The greatest threat, however, was the new airport being built just a few miles away. Every other province on the Mediterranean coast had one – now it was time to fill the gap. Getting here would no longer involve a long drive from Valencia to the south or Tarragona to the north. With the new local airport they’d be able to pour the tourists in from every corner of Europe and beyond. And there was a whole under-developed coastline waiting for them – particularly those jaded by the other stretches of the Spanish coast that had been spoilt by … too many tourists.

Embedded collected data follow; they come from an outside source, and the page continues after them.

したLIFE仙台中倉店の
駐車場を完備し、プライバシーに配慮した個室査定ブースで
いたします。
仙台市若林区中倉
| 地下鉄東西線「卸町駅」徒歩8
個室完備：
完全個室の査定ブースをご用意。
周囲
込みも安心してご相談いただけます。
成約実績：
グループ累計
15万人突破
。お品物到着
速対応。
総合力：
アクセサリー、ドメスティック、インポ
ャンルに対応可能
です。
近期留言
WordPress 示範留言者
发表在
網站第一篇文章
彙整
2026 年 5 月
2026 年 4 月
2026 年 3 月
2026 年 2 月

The site for the new airport was inland, near the picturesque red-stone hill town of Vilafamés, home of one of the longest established colony of artists and painters in the province. Their peace and tranquillity were about to be destroyed by the landing and taking off of scores of planes every day, spreading their noise and fumes over the mountains.

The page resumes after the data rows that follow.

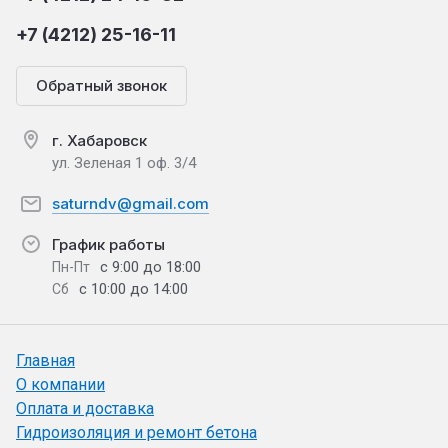
+7 (4212) 25-16-11
Обратный звонок
г. Хабаровск
ул. Зеленая 1 оф. 3/4
saturndv@gmail.com
График работы
с 9:00 до 18:00
Пн-Пт
с 10:00 до 14:00
Сб
Главная
О компании
Оплата и доставка
Гидроизоляция и ремонт бетона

‘Change’, ‘progress’ – it was all taking place right here in front of us. They all knew what the result would be: we’d all seen it before so often in other parts of the country. Their language was almost hysterical at times, but they were witnessing the beginning of a process that would eventually see fields turned into parking lots, potholed country lanes become smooth tarmac speedways, the farmer with his horse-drawn cart chased off the roads while his newly rich neighbour kicked dirt into his face from the back wheels of his shining SUV. Soon there wouldn’t be a clean, unspoilt vista left in this region, every hillside, every valley marked in some way by the mushrooming spread of holiday homes, flats, villas and hotels. And before long the holiday-makers would be arriving here at the new airport, and many of them would want to stay, meaning more roads, more villas, more golf courses, more concrete obliterating the unspoilt world that still existed – just – in these parts.